Na década de 1980, uma nova reorganização político-administrativa já era discutida, mas, somente em 1991, veio a se concretizar conforme representado na FIG. 6. Segundo os condutores deste processo, a criação de novos municípios era justificada pela necessidade de integrar o Acre social, cultural e economicamente, possibilitando uma melhor distribuição de renda e riquezas no espaço acriano e proteção de seus limites e fronteiras.

FIGURA 6 - Mapa Político-administrativo atual do Estado do Acre

Fonte: Base cartográfica IMAC/SEMA/ZEE, 2000. Elaborado por Cláudio Roberto S. Cavalcante, 2005.

Havia a possibilidade de criação de treze municípios, no entanto, depois de submetidas a um plebiscito popular, realizado no dia 28 de junho de 1992, dez novos municípios obtiveram aprovação. Os referidos municípios foram implantados em 01 de janeiro de 1993, com posse de seus respectivos prefeitos e vereadores. O Estado passou a administrar

politicamente 22 municípios, os quais foram divididos e agrupados para um melhor gerenciamento econômico em cinco regionais: 1- Regional do Juruá, da qual fazem parte os municípios de Cruzeiro do Sul, Porto Walter, Marechal Thaumaturgo, Rodrigues Alves e Mâncio Lima; 2- Regional do Tarauacá-, pelos municípios de Tarauacá, Jordão e Feijó; 3- Regional do Purus, que abrange Santa Rosa, Manoel Urbano e Sena Madureira; 4- Regional do Baixo Acre, com os municípios de Porto Acre, Bujari, Senador Guiomard, Acrelândia, Plácido de Castro e Capixaba e 5- Regional do Alto Acre, composta por Xapuri, Brasileia, Epitaciolândia e Assis Brasil.

A década de 1990 representa uma fase rica na formulação e implementação de Políticas Públicas destinadas ao desenvolvimento de atividades produtivas, com a criação e institucionalização das reservas extrativistas, melhoramento estrutural dos projetos de assentamentos agroextrativistas, ampliação do conceito de cidadania, sendo incorporado e fortalecido neste contexto o conceito de Florestania, termo relativamente novo criado para descrever os diversos modos de se viver na Amazônia de forma emancipadora, numa relação sustentável entre homem e meio ambiente.

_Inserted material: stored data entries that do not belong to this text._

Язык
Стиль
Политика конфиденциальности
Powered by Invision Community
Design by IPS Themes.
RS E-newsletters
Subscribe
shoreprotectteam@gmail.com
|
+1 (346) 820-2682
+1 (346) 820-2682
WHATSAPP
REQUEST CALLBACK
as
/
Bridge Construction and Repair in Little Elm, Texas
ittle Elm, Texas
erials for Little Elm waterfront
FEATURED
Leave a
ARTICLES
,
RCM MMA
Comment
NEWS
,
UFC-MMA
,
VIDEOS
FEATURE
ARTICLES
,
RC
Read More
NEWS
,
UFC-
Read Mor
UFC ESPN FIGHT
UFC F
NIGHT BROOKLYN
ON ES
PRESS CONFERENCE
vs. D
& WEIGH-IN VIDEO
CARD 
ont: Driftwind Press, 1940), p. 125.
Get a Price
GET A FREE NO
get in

Assiste-se, a partir de então, no cenário acriano o denominado empoderamento não só das populações tradicionais no Acre, os ribeirinhos e povos da floresta, mas da sociedade como um todo, especialmente dos grupos minoritários e marginalizados socialmente, os mais pobres.

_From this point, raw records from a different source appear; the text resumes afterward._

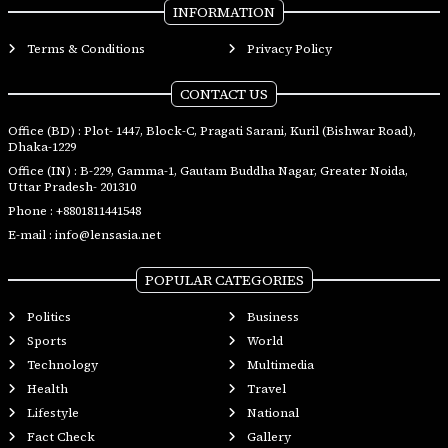
INFORMATION
Terms & Conditions
Privacy Policy
CONTACT US
Office (BD) : Plot- 1447, Block-C, Pragati Sarani, Kuril (Bishwar Road),
Dhaka-1229
Office (IN) : B-229, Gamma-1, Gautam Buddha Nagar, Greater Noida,
Uttar Pradesh- 201310
Phone :
+8801811441548
E-mail :
info@lensasia.net
POPULAR CATEGORIES
Politics
Business
Sports
World
Technology
Multimedia
Health
Travel
Lifestyle
National
Fact Check
Gallery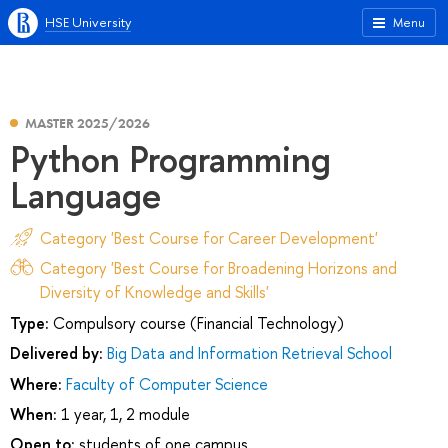
HSE University
Menu
MASTER 2025/2026
Python Programming
Language
Category 'Best Course for Career Development'
Category 'Best Course for Broadening Horizons and
Diversity of Knowledge and Skills'
Type:
Compulsory course (Financial Technology)
Delivered by:
Big Data and Information Retrieval School
Where:
Faculty of Computer Science
When:
1 year, 1, 2 module
Open to:
students of one campus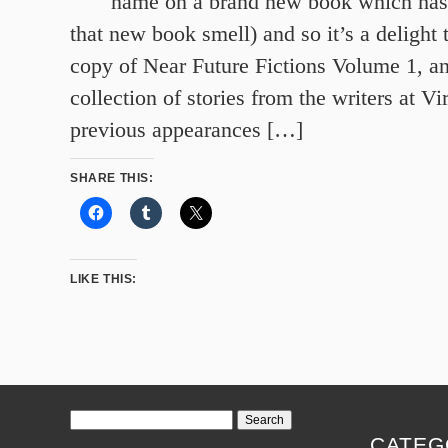
name on a brand new book which has j
that new book smell) and so it’s a delight
copy of Near Future Fictions Volume 1, 
collection of stories from the writers at Vi
previous appearances […]
SHARE THIS:
LIKE THIS:
Search
for:
CATEG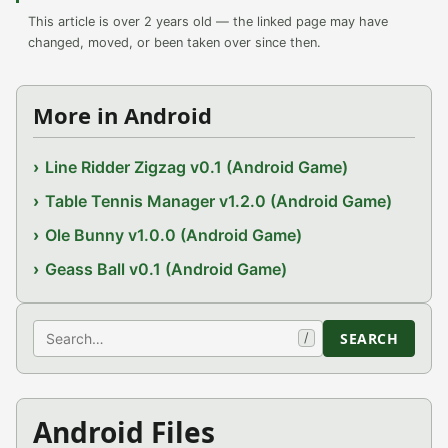
This article is over 2 years old — the linked page may have
changed, moved, or been taken over since then.
More in Android
Line Ridder Zigzag v0.1 (Android Game)
Table Tennis Manager v1.2.0 (Android Game)
Ole Bunny v1.0.0 (Android Game)
Geass Ball v0.1 (Android Game)
Search
SEARCH
/
Android Files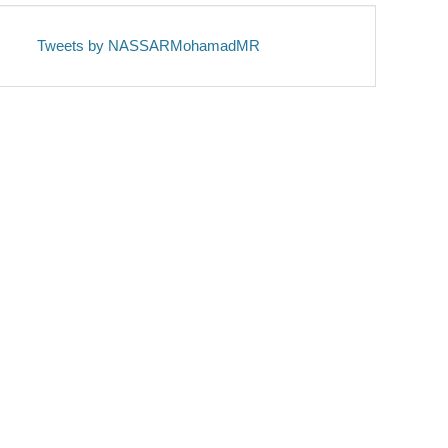
Tweets by NASSARMohamadMR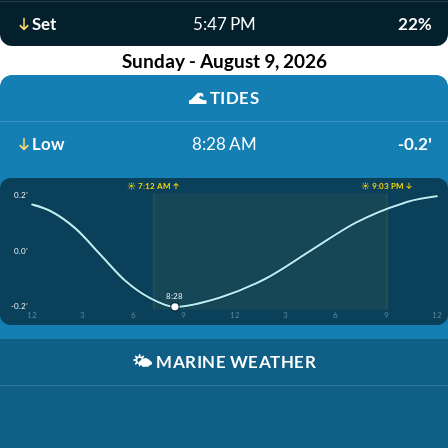
Set
5:47 PM
22%
Sunday - August 9, 2026
🌊
TIDES
Low
8:28 AM
-0.2'
☀️ 7:12 AM ↑
☀️ 9:03 PM ↓
0.2'
0.0'
8:28
-0.2'
12
3
6
9
12
3
6
9
12
🌤️
MARINE WEATHER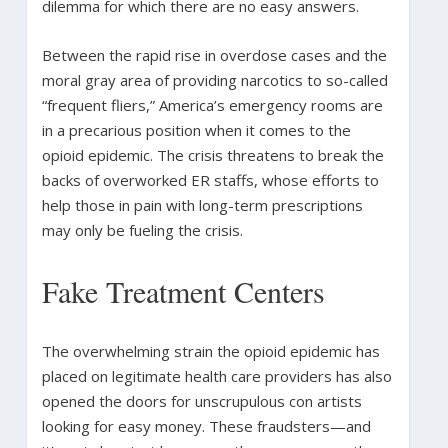
dilemma for which there are no easy answers.
Between the rapid rise in overdose cases and the
moral gray area of providing narcotics to so-called
“frequent fliers,” America’s emergency rooms are
in a precarious position when it comes to the
opioid epidemic. The crisis threatens to break the
backs of overworked ER staffs, whose efforts to
help those in pain with long-term prescriptions
may only be fueling the crisis.
Fake Treatment Centers
The overwhelming strain the opioid epidemic has
placed on legitimate health care providers has also
opened the doors for unscrupulous con artists
looking for easy money. These fraudsters—and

Embora a palavra empowerment exista na Língua Inglesa significando ―dar poder‖ a alguém para realizar uma tarefa, sem precisar da permissão de outras pessoas, esse não é o sentido aqui utilizado. O conceito e sentido adotado é o de Paulo Freire (1992), significando a capacidade de um sujeito de realizar, por si mesmo, mudanças de comportamento e ações que o levam a evoluir, ou seja, fortalecer-se por meio de conquistas, avanços e superação – empoderar-se, conquistar poder para.

O empoderamento das comunidades mais pobres e marginalizadas e, consequentemente, a melhoria das condições de vida dessas pessoas se constituíram em uma luta essencialmente política do ―Governo da Floresta‖, mantida até os dias atuais e nunca vista anteriormente no Estado do Acre.